(DATA PROVIDED Opens)

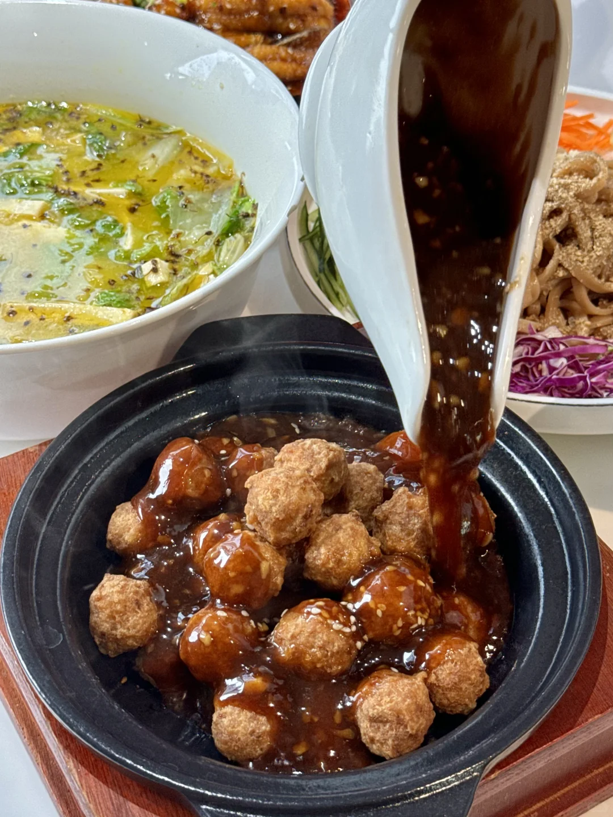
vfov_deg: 39.7
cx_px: 306
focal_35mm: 48
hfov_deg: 30.3
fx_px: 1133
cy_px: 408
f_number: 1.78
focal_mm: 6.76
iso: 80
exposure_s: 1/50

(DATA PROVIDED Closes)

WHAT THIS TASK INVOLVES: The records above need to be copied exactly, with the pictures left out.

ANSWER TO THIS EXERCISE:
vfov_deg: 39.7
cx_px: 306
focal_35mm: 48
hfov_deg: 30.3
fx_px: 1133
cy_px: 408
f_number: 1.78
focal_mm: 6.76
iso: 80
exposure_s: 1/50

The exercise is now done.